Архитектор из Литвы, приглашенный нарочно, появлялся на строительстве в пелерине с застежкой в виде эсеровских рук: Что-то посветило с улицы в окно, и я заметил, как мои руки поверх одеяла принимают невольно положение, сходное с тем, что было на застежке у зодчего. Я полюбил бродить по остову воздвигаемого здания, преодолевая свойственный мне страх высоты. Я взбирался по зияющим пролетам лестниц без перил и подолгу стоял в пустых проемах окон и дверей, с жадностью подставляя тело воздушным потокам, что выветривают мало-помалу, распыляют пастельный прах моих воспоминаний. Признаюсь рассказ о Розенкрейцерах в дальнейшем избавил меня от тягот солдатчины. Вы понимаете, на что я намекаю. Доктора были поражены.
Итак, я не намерен выкидываться из окна, да и едва ли это мне поможет. Ведь меня поселили на втором этаже, а кто проживает на третьем, я не знаю и знать:
"Руженцов!" - дверь распахнулась, и меня стали с бранью торопить на выезд.
"Я отказываюсь от целебного воздействия ветров перемен и нахожу зловоние, несомое ими, нестерпимым. Мне куда больше по душе кабинетная вентиляция газовых камер. Она, по крайней мере, не таит угрозы воспоминаниям, выполненным пастелью, моим героическим мечтаниям на задворках попкультуры. Я отказываю вам в праве называться людьми и - отказываюсь тем самым от собственного будущего". Что еще можно возразить гадюке, выгнавшей меня из постели.
С недавних пор меня преследует подозрение, что я умерщвляю каждого, с кем поговорил по душам, ради возможности, вызнав взгляды собеседника, общаться с ним в дальнейшем без риска. Если даже это и есть "провинциальное развлечение", то очень нездоровое. Малоросский акцент делает всех на одно лицо, и это еще одно препятствие на пути воссоздания портрета того, чей голос будто, избежав чудесным образом посмертной немоты, призван напоминать мне мои же собственные высказывания, сделанные, несмотря на мою молодость, достаточно давно и при весьма немногочисленных свидетелях.
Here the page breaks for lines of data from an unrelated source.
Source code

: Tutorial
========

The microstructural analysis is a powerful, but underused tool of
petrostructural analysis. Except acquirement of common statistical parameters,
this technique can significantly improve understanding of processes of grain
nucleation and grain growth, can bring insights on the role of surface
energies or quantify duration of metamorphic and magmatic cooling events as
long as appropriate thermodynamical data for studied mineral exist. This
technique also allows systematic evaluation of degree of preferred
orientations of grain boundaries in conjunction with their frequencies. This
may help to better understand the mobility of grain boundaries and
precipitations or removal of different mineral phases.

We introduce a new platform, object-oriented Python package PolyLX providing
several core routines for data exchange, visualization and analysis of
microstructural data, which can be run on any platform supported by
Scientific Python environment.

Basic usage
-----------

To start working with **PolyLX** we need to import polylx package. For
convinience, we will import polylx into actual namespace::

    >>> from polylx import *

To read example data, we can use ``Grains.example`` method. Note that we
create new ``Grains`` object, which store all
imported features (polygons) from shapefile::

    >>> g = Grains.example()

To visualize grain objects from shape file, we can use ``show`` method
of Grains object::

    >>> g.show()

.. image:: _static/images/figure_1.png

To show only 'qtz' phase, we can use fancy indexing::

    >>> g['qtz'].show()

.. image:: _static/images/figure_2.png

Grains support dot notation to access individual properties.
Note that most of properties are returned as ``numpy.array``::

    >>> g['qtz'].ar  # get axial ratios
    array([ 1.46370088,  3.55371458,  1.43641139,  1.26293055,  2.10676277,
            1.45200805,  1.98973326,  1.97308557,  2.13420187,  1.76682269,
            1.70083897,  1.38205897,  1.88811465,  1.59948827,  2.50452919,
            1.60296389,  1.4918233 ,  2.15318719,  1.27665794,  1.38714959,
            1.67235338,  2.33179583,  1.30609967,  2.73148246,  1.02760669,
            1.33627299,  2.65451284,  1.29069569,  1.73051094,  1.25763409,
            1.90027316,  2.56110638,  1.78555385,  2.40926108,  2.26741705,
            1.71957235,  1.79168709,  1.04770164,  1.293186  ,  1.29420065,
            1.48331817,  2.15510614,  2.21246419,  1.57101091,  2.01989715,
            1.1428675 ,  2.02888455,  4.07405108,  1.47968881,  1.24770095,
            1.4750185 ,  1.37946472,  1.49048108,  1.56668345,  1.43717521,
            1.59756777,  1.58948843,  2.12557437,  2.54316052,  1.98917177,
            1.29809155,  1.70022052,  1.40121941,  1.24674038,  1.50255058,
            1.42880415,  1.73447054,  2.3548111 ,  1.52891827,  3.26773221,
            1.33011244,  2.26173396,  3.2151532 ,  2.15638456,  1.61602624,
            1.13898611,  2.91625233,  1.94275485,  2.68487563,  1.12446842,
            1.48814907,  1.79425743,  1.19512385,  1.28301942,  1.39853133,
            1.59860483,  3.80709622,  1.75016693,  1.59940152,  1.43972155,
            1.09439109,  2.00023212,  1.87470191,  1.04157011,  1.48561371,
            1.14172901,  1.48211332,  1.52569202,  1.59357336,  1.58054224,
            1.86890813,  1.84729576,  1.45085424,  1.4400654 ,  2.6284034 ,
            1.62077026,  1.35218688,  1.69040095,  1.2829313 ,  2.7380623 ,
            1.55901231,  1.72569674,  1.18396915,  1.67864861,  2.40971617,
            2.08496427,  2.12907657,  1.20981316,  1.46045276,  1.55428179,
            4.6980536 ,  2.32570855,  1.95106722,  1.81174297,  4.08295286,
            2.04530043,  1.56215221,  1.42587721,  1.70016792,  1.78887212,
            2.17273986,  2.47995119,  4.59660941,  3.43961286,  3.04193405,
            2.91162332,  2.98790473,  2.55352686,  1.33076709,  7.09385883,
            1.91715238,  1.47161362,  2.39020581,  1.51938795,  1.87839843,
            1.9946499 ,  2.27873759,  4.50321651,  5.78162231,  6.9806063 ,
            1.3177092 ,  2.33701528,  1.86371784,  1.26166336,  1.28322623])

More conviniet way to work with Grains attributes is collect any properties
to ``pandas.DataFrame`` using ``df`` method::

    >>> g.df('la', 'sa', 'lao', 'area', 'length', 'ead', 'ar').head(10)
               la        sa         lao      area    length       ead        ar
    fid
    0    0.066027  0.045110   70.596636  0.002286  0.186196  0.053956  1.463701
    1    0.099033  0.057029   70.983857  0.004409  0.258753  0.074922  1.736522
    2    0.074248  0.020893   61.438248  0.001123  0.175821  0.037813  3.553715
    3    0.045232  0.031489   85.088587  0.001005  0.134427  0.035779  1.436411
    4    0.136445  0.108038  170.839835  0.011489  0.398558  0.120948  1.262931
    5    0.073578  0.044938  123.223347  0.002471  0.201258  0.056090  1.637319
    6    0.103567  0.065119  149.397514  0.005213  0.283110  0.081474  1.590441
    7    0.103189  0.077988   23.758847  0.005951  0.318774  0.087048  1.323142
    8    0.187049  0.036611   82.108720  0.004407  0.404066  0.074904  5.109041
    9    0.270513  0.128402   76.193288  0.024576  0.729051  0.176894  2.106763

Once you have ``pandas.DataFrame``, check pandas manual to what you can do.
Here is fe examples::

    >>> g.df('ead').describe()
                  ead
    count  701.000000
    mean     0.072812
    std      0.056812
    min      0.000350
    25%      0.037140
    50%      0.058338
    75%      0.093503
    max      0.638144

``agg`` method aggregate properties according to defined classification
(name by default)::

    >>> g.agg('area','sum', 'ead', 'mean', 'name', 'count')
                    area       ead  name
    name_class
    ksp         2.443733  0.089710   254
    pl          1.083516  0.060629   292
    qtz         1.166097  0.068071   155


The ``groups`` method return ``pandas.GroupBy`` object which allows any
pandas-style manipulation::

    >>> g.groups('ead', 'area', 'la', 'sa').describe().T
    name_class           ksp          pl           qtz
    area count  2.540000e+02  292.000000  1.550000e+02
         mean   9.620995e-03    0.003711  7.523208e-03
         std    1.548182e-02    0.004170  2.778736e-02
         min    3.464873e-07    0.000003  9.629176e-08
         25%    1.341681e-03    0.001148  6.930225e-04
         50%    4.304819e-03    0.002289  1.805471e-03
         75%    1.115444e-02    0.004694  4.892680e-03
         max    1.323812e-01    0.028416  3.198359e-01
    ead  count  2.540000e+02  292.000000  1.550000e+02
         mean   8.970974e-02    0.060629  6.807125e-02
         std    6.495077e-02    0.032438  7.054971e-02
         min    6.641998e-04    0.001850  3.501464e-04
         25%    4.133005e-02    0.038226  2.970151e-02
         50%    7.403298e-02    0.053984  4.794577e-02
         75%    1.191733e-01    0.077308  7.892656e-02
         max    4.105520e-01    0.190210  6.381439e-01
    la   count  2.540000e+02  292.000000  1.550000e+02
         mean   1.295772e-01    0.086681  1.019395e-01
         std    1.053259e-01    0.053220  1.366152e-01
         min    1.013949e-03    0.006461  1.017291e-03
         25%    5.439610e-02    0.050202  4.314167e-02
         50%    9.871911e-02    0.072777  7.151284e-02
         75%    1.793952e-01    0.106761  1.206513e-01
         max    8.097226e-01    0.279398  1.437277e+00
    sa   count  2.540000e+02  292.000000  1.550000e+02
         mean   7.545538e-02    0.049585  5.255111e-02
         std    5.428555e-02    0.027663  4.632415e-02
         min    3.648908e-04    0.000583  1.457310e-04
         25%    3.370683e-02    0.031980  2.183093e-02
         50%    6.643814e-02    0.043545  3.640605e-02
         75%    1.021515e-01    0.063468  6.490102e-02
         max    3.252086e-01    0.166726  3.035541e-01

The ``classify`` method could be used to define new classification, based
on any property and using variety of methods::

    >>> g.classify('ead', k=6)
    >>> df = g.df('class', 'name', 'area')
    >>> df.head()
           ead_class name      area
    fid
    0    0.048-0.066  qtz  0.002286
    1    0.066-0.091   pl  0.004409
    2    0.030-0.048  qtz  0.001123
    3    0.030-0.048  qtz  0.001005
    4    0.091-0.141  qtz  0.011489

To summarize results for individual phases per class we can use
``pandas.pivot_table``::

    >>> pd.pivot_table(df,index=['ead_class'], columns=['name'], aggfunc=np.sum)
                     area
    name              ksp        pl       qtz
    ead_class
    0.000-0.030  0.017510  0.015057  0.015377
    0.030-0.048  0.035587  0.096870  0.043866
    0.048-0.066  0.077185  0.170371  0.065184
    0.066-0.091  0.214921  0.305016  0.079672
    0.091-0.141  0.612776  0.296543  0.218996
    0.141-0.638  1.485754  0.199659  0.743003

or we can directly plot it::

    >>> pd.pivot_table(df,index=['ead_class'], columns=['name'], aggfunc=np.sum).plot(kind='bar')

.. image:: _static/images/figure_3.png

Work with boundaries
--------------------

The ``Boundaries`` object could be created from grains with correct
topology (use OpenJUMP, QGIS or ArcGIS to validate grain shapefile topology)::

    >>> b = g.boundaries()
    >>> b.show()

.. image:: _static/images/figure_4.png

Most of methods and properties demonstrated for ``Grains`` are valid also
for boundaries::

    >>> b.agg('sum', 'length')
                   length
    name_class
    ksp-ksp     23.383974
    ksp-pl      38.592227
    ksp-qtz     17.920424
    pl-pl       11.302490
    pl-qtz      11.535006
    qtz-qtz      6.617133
Провинциальные смерти вместе с "голосами мертвецов" вызывают у меня тошноту как аплодисменты в кинозале, также и забываются. Ведь я ни капли не украинофоб в отличие от родителей Софьи. Георгий Кониский, атаман Корж, Шевченко, наконец - любимы мною беззаветно и от души. А мой нынешний товарищ Алексей? Разве он не украинец?
Примечательно, что не только физиономия, стать, происхождение, но и половые приметы моего "глядя из Лондона" как будто не волнуют меня до сих пор. Кто оно такое? Воронья красавица с холмиком на трикотаже или некий мальчонка эдакий, с первого взгляда не угадаешь. Губатенький, стриженый бобрикам, - мужичок, грушевидная шейка. Ноги обуты в ботиночки на ватине со змейкою, вшитою посередке. Стоит подле крана, когда уборщик выплескивает ведро воды, на плиточном полу появляются водяные знаки, и опасливо поджимая ногу, чтобы не замочить, мальчик выдает себя. Прекратить маскарад.